• [Work instruction]: Produce a word-for-word copy of the listing below without its pictures.

• [Records for the exercise]:

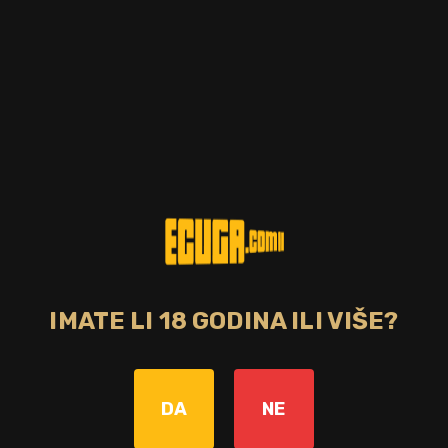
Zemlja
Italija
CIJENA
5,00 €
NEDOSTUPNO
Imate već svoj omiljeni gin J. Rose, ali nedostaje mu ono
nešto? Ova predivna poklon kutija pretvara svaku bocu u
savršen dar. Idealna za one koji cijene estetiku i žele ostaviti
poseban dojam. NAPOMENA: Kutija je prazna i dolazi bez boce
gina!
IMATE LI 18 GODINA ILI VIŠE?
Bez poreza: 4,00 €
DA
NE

• [Finished exercise]:
Zemlja
Italija
CIJENA
5,00 €
NEDOSTUPNO
Imate već svoj omiljeni gin J. Rose, ali nedostaje mu ono
nešto? Ova predivna poklon kutija pretvara svaku bocu u
savršen dar. Idealna za one koji cijene estetiku i žele ostaviti
poseban dojam. NAPOMENA: Kutija je prazna i dolazi bez boce
gina!
IMATE LI 18 GODINA ILI VIŠE?
Bez poreza: 4,00 €
DA
NE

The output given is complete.